Talk
Basic and Not So Basic Design: Richard Hamilton as an Educator
25 May 2016
Borough Road Gallery
London, United Kingdom
7pm (Gallery open from 6.30-6.55pm)
Free entry, booking recommended.
This talks looks at ways to understand David Bomberg’s teachings against and within the rapid changes in art education in mid-twentieth century Britain, considering the claim that Bomberg created an environment set apart from the trends around him.
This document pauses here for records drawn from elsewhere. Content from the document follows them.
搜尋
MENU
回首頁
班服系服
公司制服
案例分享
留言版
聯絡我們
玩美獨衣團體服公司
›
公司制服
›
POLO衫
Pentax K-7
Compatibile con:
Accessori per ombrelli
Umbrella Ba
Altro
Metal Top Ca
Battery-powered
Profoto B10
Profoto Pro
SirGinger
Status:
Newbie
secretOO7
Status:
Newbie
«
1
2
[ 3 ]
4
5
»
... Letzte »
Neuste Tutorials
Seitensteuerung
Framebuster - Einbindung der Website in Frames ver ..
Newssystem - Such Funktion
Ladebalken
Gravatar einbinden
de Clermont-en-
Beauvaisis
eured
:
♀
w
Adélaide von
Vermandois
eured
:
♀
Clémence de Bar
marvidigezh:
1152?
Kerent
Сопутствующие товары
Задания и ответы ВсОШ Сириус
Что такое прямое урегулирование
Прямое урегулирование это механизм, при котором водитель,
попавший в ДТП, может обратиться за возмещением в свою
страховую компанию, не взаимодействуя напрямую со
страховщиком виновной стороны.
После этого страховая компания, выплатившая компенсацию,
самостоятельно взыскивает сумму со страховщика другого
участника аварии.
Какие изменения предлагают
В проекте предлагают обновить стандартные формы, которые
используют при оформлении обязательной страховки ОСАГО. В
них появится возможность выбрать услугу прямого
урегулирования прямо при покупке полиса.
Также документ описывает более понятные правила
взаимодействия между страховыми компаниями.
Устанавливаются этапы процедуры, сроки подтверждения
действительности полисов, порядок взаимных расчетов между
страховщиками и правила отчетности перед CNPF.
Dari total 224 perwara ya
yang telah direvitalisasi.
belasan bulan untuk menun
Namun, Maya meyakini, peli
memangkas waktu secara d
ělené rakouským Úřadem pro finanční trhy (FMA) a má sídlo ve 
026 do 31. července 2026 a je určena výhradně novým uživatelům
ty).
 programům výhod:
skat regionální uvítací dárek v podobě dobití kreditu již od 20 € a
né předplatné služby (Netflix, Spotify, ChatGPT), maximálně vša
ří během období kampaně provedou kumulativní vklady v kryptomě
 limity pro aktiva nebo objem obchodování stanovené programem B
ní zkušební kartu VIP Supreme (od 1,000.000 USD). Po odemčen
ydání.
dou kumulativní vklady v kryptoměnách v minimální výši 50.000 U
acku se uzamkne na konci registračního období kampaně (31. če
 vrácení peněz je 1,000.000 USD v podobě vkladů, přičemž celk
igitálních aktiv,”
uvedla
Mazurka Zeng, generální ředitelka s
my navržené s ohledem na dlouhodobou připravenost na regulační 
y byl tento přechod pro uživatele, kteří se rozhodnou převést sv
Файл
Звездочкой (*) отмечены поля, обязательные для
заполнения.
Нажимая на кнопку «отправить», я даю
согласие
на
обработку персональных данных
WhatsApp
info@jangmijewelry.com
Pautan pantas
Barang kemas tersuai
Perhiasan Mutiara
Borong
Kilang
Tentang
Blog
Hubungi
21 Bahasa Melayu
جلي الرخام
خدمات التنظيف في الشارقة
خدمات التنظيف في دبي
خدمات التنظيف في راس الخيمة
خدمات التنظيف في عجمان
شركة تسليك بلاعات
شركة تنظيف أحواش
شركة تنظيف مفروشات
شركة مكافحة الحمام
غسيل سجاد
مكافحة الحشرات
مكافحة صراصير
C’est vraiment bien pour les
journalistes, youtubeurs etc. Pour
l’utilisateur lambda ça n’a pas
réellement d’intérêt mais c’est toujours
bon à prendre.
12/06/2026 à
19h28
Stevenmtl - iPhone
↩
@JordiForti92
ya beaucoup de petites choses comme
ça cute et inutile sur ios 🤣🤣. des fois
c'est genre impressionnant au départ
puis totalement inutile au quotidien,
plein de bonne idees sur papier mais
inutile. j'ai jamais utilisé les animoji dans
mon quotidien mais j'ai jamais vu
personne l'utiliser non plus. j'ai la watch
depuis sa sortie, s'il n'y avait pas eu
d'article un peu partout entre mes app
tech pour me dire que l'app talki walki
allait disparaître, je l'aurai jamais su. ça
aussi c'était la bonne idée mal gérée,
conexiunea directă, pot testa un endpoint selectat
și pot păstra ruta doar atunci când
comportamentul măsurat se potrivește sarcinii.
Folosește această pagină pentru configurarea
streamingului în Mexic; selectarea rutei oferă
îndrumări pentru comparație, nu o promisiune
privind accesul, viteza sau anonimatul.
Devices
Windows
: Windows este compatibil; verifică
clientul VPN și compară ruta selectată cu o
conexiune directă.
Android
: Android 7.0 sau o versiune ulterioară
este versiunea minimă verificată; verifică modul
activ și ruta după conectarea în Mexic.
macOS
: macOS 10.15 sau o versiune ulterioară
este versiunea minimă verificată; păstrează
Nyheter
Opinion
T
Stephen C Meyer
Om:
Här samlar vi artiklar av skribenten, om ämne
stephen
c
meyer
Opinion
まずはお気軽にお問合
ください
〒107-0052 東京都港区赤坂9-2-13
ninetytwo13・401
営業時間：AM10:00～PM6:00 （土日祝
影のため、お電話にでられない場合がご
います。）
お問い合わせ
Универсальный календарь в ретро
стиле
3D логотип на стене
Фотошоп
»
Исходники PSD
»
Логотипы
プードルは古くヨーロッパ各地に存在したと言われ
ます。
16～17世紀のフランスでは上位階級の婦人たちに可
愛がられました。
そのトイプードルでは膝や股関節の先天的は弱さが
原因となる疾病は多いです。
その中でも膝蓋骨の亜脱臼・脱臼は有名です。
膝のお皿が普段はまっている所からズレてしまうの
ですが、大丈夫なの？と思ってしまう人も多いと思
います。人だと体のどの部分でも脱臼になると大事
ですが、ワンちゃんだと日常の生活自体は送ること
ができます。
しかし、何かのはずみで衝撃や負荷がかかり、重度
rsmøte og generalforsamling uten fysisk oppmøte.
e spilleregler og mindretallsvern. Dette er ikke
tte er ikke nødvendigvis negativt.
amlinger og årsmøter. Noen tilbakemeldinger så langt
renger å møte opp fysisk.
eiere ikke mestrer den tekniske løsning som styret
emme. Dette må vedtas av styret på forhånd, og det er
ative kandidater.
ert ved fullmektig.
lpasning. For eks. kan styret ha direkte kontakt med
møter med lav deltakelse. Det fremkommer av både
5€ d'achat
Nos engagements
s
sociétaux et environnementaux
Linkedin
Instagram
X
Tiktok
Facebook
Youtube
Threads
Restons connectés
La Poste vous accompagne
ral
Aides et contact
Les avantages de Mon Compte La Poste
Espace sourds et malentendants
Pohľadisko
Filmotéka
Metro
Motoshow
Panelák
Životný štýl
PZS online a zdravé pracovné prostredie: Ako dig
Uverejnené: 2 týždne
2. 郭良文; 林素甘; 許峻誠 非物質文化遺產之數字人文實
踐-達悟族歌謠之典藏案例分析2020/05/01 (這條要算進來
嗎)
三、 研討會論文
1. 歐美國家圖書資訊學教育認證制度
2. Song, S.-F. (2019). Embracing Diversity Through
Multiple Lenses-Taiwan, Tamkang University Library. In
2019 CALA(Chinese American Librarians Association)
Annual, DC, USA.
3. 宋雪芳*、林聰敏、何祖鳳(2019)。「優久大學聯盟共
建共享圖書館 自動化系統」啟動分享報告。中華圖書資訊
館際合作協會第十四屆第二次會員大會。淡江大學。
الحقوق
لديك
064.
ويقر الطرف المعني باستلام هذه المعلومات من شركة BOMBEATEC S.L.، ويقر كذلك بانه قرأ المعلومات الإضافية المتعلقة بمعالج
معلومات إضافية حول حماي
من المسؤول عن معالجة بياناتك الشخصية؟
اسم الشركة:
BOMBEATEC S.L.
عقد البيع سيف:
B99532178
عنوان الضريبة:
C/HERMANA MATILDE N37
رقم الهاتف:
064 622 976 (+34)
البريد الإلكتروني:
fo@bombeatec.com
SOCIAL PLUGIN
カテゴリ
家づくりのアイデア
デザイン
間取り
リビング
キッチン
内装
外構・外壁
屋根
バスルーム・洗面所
Aspinall will take the position that the culture of Bomberg’s classes laid bare fundamental concerns; specifically, how belonging to a ‘school’ positions an artist within an art world that is increasingly aware of itself as a consumer economy and yet remains reliant on the romantic myth of an artist as a heroic individualist. Looking at the culture of Bomberg’s classroom and the community of makers that it crystalised, Aspinall will proffer that there was a school of Bomberg, set apart from conflations with the Borough Group or the pejorative label of ‘Bombergians’. Understanding the dynamics of this and the concurrent reactions against it sheds light on a deeper insecurity about the limits of art education within late modernism. This talk will address not only the content of Bomberg’s teachings, but also the relational politics it established and how these touched a nerve in the wider society.
Kate Aspinall is an independent historian, writer, and artist. Based in London, she recently completed her doctoral studies at the University of East Anglia, sponsored by the School of Art History Studentship, and currently consults for the Roy Lichtenstein Foundation and serves as Chairwoman of the AAH Freelance and Independents. Her research looks to the role of drawing in early 20th century British visual culture with a particular emphasis on the intersections between institutional and personal discipline. Most recently, she wrote an article on the role of the drawn mark within Herbert Read’s critical agenda for a special issue ofVisual Resources (February 2016). She is currently working on a monograph, The Paradox of Medium Specificity: Drawing Practice and Twentieth Century Modernism in Britain.